So the apocalypse hasn't happened yet and humanity is still trucking along. Since I've started actually paying attention to politics for the first time ever I am more and more disgusted by the day. I fear for the future of the country I love and call home.
Still I am hopeful and somewhat optimistic that by the time my children are my age things will be much much better.
My girls certainly keep my busy and vice versa. There isn't much to do but we fill the days with trips to the playgrounds, sometimes up to 4 times a day. I try my best to limit screen time and keep it at 2 hours for Natalie and less than 1 hour for Vana. I don't know what the actual guidelines are and I don't care. Surviving this pandemic with a shred of sanity is important and I don't want to beat myself up over how much T.V. or stupid fucking TIktok my kids brains are being rotted with.
Speaking of surviving, we had our first semi covid false alarm. On Saturday I woke up with a sore throat but literally since the beginning of coronavirus I have had an on and off sore throat and runny nose at times due to allergies. I didn't feel bad or think anything of it because again it's normal for me. I went to work and began feeling tired, another symptom my allergies cause and also a product of being a mom and woman. (I haven't pinpointed it but I believe some point in my cycle affects my energy levels.) Anyway, come Saturday night when I was off I was beat. I had dinner at my father in laws and usually Matt grocery shops and I put Vanessa to bed but I just didn't have it in me. Natalie began saying she didn't feel well and Vanessa wasn't herself either. Sunday the girls and I woke up definitely under the weather. Sore throats, runny noses, and fatigue were the initial symptoms. I immediately scheduled a phone visit to talk to a doctor and was told to go in Monday to get tested. My results came back negative yesterday (Tuesday). I started feeling almost 100% better Monday afternoon but there are moments I feel pretty meh again like this morning. Vanessa for sure isn't completely herself as she is very sensitive lately and her nose is a snot factory. Natalie is up and down and still running a mild fever on and off, in the 99's. She started complaining of a tummy ache last night and today. If it isn't covid then I am not really sure what it is. I guess a very mild flu. I wish they would run a flu test along with the coronavirus test too to help you figure out what you're ill with .Oh well. We are on the mend and very lucky. I definitely want to be more cautious now. Not that I was being reckless or anything. I am taking precautions but refuse to live in a bubble or a fear stricken life. I let Natalie play with some neighbors and we still see family. I'm not going out and partying with loads of people or refusing to wear a mask or anything. It still puts things in perspective though and is a dose of reality for sure.

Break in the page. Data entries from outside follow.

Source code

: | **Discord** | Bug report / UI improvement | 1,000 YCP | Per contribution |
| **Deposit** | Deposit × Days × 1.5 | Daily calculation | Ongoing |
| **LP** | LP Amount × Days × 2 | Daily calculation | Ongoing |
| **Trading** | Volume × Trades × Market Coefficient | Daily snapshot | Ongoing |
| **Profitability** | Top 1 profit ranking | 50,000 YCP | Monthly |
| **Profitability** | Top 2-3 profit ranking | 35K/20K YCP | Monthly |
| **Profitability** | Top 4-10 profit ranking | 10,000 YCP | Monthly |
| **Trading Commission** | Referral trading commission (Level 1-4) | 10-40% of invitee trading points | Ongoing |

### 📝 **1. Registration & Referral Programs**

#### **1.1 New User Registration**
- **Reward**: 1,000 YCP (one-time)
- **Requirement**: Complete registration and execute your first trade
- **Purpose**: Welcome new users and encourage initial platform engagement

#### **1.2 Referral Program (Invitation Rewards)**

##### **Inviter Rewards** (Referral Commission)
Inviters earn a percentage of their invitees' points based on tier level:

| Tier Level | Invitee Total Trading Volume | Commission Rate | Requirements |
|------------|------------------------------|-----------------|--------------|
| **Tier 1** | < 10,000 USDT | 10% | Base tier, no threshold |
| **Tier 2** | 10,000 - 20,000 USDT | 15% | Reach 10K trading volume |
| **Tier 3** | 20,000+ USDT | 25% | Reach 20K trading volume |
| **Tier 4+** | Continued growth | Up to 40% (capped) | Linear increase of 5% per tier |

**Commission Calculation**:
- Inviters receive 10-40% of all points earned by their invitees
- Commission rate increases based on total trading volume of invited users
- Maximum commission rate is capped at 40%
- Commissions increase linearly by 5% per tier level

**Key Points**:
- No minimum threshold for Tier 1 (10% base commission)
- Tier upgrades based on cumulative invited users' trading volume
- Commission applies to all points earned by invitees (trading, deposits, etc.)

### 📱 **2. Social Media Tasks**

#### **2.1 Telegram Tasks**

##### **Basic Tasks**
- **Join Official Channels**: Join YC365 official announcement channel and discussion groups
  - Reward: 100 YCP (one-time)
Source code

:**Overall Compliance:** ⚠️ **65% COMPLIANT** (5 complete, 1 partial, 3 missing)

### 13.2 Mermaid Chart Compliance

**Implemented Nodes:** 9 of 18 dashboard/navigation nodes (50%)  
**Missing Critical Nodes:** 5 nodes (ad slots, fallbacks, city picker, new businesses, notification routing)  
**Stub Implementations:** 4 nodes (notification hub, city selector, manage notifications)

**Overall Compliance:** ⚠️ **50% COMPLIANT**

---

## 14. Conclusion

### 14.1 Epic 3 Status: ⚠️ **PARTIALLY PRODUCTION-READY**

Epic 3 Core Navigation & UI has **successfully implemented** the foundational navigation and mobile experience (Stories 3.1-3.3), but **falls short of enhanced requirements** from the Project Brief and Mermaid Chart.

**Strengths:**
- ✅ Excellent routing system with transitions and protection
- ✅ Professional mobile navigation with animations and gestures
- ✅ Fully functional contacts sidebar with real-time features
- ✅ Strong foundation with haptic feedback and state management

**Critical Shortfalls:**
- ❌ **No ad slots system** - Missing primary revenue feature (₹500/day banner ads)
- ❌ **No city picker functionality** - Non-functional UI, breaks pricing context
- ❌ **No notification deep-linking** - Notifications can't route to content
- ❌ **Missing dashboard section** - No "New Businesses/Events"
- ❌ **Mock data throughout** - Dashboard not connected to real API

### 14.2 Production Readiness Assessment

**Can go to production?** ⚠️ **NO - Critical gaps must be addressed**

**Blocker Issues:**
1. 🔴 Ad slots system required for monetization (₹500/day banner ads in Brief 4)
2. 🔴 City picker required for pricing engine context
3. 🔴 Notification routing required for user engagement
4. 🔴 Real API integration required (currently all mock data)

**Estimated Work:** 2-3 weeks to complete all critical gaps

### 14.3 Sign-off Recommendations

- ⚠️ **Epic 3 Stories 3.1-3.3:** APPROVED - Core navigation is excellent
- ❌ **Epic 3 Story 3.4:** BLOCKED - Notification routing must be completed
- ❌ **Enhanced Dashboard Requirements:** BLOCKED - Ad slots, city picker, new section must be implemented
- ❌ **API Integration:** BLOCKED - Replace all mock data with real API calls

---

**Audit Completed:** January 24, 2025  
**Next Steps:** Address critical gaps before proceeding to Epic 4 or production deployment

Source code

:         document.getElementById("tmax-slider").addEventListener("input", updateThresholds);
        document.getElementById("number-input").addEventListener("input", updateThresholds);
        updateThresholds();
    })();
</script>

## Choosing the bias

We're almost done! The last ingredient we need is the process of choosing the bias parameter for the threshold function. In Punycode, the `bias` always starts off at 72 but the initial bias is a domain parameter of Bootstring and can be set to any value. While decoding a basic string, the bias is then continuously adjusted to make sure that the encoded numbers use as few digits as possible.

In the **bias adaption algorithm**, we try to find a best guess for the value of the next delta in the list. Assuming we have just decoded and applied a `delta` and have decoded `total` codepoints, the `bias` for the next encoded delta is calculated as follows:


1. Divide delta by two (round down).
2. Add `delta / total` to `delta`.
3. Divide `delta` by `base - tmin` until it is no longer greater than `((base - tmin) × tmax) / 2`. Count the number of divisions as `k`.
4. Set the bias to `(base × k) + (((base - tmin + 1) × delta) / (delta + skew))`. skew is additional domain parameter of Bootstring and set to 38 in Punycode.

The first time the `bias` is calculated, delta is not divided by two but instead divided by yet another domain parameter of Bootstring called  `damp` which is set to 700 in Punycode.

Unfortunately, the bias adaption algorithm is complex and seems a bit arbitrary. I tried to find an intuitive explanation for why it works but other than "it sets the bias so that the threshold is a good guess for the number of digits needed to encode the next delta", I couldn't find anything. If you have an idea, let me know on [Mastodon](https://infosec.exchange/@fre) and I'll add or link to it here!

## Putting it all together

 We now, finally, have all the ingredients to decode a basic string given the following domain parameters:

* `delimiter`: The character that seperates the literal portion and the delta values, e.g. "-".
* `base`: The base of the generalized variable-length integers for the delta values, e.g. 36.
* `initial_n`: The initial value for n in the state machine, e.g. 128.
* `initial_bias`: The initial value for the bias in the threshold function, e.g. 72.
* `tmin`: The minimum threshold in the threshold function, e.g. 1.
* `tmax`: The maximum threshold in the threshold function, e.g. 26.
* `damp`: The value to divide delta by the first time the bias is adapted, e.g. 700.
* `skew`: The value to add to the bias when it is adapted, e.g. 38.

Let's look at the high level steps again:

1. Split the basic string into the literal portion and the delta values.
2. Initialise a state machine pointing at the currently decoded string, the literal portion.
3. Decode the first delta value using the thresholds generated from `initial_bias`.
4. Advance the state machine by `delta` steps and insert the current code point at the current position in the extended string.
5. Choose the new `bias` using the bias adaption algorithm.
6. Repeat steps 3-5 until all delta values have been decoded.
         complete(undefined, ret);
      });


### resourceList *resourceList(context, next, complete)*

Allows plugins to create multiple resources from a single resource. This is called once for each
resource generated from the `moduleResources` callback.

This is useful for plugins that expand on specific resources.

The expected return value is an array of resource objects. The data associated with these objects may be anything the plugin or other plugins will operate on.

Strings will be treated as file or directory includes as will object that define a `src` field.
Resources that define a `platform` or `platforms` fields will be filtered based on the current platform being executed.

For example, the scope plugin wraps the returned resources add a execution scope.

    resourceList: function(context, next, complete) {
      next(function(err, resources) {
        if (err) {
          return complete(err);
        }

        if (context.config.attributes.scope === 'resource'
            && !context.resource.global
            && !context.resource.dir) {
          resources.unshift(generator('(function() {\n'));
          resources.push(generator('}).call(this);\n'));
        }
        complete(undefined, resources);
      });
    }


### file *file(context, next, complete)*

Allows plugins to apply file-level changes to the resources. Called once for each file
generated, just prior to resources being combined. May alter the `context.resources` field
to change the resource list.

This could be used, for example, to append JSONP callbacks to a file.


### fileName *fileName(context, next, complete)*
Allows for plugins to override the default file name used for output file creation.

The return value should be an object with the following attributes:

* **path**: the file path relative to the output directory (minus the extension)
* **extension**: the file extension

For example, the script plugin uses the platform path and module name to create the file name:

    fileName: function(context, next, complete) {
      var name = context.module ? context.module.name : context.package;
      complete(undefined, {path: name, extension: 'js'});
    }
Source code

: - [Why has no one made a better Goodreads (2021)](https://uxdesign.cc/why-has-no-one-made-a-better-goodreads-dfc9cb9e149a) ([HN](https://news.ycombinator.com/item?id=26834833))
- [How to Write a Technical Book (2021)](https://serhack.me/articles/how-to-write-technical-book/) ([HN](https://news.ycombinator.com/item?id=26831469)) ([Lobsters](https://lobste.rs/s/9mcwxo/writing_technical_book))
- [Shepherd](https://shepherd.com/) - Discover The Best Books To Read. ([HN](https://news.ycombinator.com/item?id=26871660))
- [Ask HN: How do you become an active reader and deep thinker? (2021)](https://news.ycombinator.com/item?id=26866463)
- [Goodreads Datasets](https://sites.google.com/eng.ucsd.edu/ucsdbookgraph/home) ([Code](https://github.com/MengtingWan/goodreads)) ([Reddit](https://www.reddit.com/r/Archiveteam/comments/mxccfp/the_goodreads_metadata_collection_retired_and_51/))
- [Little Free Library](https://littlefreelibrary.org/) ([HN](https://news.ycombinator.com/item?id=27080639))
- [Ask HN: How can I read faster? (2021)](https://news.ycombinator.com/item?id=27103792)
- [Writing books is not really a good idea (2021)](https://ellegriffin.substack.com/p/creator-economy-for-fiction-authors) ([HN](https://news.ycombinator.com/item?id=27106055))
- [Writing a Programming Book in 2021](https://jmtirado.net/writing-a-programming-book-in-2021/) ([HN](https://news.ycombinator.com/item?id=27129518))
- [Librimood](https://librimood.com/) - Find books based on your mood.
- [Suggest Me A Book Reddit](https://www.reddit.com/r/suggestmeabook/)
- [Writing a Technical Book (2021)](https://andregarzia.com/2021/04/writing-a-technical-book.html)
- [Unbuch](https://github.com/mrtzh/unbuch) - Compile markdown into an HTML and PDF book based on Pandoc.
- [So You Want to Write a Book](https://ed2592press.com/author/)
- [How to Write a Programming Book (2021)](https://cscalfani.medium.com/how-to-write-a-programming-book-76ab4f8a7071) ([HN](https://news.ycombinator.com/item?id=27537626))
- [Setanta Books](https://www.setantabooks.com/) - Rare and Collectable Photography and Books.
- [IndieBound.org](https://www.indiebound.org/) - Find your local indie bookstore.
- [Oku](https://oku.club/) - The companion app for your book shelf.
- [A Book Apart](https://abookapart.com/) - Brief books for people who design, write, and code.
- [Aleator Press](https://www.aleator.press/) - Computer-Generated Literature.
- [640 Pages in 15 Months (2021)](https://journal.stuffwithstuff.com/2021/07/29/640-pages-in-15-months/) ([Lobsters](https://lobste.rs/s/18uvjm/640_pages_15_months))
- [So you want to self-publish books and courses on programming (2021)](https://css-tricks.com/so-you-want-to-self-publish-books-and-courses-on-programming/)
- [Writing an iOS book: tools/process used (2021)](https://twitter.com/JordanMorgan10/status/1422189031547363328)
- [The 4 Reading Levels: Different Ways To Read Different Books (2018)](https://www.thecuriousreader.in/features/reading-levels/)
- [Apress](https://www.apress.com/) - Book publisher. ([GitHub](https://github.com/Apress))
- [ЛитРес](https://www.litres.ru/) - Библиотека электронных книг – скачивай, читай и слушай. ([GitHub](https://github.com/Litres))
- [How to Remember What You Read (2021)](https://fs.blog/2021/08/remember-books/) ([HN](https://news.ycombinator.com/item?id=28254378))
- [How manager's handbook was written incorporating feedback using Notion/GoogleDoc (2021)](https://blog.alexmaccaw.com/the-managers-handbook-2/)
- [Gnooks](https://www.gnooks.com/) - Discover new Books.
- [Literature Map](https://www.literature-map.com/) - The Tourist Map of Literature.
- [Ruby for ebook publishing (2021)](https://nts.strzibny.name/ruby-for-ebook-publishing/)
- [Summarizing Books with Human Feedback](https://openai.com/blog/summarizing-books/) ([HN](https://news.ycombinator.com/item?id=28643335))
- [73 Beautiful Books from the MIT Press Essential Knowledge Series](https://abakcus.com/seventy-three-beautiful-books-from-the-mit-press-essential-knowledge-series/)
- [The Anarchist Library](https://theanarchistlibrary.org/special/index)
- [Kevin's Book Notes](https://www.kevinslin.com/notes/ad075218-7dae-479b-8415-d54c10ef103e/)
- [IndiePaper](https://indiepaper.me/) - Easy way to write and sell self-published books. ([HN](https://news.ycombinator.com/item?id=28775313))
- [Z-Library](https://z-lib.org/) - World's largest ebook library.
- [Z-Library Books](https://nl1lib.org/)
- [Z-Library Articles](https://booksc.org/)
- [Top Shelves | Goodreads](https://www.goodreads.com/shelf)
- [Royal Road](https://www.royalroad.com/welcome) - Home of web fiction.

On another note Vanessa is such a little ham! She is hilarious and smart and sweet. There are so so many funny and cute things she has done. Yesterday morning she grabbed a pillow with two hands and whacked Matt in the face saying, "bop!" She pops out from behind things and says, "boo!" too. She gives kisses and will sit in your lap and cuddle. I got irritated with her today because I was trying to get ready to head outside but she was clinging to me crying. I said, "Oh my goodness Vanessa, I just need to put on my shoes!" and went to sit to get my socks on. She stopped crying and came out from the kitchen with one of my tennis shoes and handed it to me. Instant guilt overwhelmed me and I felt so bad for getting annoyed with my sweet baby. Then I asked her to find my other shoe and sure enough she came back with it. She understands so much. Once she brought me a bag of snacks while I was cooking dinner and I simply said, "Bring it to Natalie" since my hands were covered in chicken juice and she walked out to the livingroom and handed it to Nat. There are a ton of other things she does that impress and melt me but I can't really think of them right now.